Die höheren Schulen (Gymnasien und Oberrealschulen) in der Bundesrepublik werden 1956 von insgesamt rund 770 000 Schülern besucht. Statistisch entfallen auf eine Lehrkraft 21 Schüler. Die durchschnittliche Klassenstärke liegt an höheren Schulen bei 31 Schülern. An den Volksschulen stellen sich die Verhältnisse noch schlechter dar. Die durchschnittliche Klassenstärke beträgt hier 36 Schüler, eine Lehrkraft muss sich im statistischen Durchschnitt um 37 Schüler kümmern. Unter diesen Umständen ist ein effektiver Unterricht kaum möglich. Die von reformorientierten Pädagogen erhobene Forderung, dass der Unterricht nicht nur der bloßen Wissensvermittlung dienen soll, sondern auch auf die spezifischen Bedürfnisse der Schüler eingehen muss, erscheint nahezu unerfüllbar.

Hinzu kommt der in vielen Regionen nach wie vor bestehende Raummangel, der einen geregelten Ablauf des Schulbetriebs erschwert. Neben ausreichend dimensionierten Klassenräumen fehlt es vor allem an gut ausgestatteten Fachräumen für den Chemie- und Physikunterricht sowie an geeigneten Sporthallen. Allerdings hat sich die Situation in den vergangenen Jahren durch Neu- und Erweiterungsbauten verbessert. Auch die Universitäten haben mit gravierenden Problemen zu kämpfen. Forschung und Lehre werden an vielen Hochschulen durch das Fehlen von Professoren und Assistenten beeinträchtigt. Insbesondere aus finanziellen Gründen bleiben viele Lehrstühle längere Zeit unbesetzt. Die Erhöhung der Bildungsausgaben ist darum eine wichtige Forderung an Bund und Länder.

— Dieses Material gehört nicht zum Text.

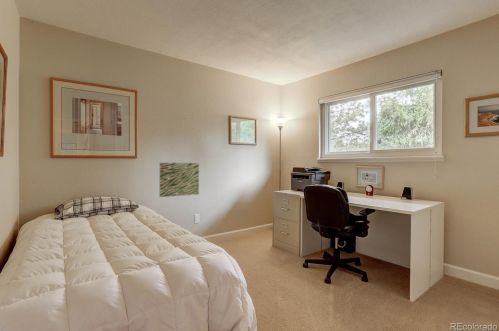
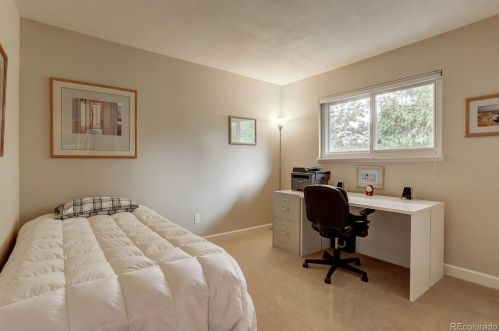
- wall art [158,162,200,198]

Ein Thema, das in der Bundesrepublik Deutschland an Brisanz zunimmt, ist der Mangel an Chancengleichheit im Bildungswesen. An höheren Schulen und Universitäten sind Kinder aus Arbeiterfamilien stark unterrepräsentiert. Nur 8% der Schüler an den Gymnasien in der Bundesrepublik sind Arbeiterkinder. An den westdeutschen Universitäten entstammen von den insgesamt rund 104 000 Studenten rund 47% der Ober- und oberen Mittelschicht (höhere Beamte, leitende Angestellte, Professoren, Ärzte, Richter, Unternehmer etc.). Die Eltern von weiteren 47% der Studierenden gehören der Mittelschicht an (Ingenieure, Verwaltungsbeamte, Lehrer, mittlere Geschäftsleute etc.). Der Anteil von Unterschichtskindern an den Hochschülern ist somit noch geringer als bei Gymnasiasten. Da die Schulbildung entscheidende Bedeutung für die zukünftige gesellschaftliche Stellung hat, fordern vor allem Gewerkschaften und Sozialdemokraten zunehmend die Überwindung von »Bildungsbarrieren«. Unterstützt werden sie darin von zahlreichen Soziologen und Reformpädagogen, die eine größere Durchlässigkeit der westdeutschen Gesellschaft anstreben. Die Bildungsdiskussion beginnt allmählich, die engen Zirkel der Experten und staatlichen Gremien zu verlassen. Der »Druck von unten« ist 1956 allerdings gering; noch überdecken Konsuminteressen und Probleme der wirtschaftlichen Entwicklung bei der Masse der deutschen Bevölkerung Fragen der Bildungschancen der Kinder. Auch über die Bildungsinhalte, die der jungen Generation vermittelt werden sollen, wird mitunter leidenschaftlich debattiert. Den Ton geben dabei Pädagogen an, die den jungen Menschen in der konsumorientierten »Wirtschaftswunderwelt« der Bundesrepublik eine geistige Orientierung an den überkommenen Werten der klassischen Bildungsgüter geben wollen. An den überragenden Werken der Geistesgeschichte sollen die jungen Menschen lernen, das »Eigentliche« im Leben des Einzelnen wie der Gesellschaft von den Dingen der Konsumwelt zu unterscheiden. Vor allem einige jüngere Pädagogen kritisieren an diesem Konzept rückwärtsgewandte, sogar resignative Elemente. Sie fordern eine politischere und kritische Pädagogik, die die Herausforderungen der modernen Industriegesellschaft annimmt.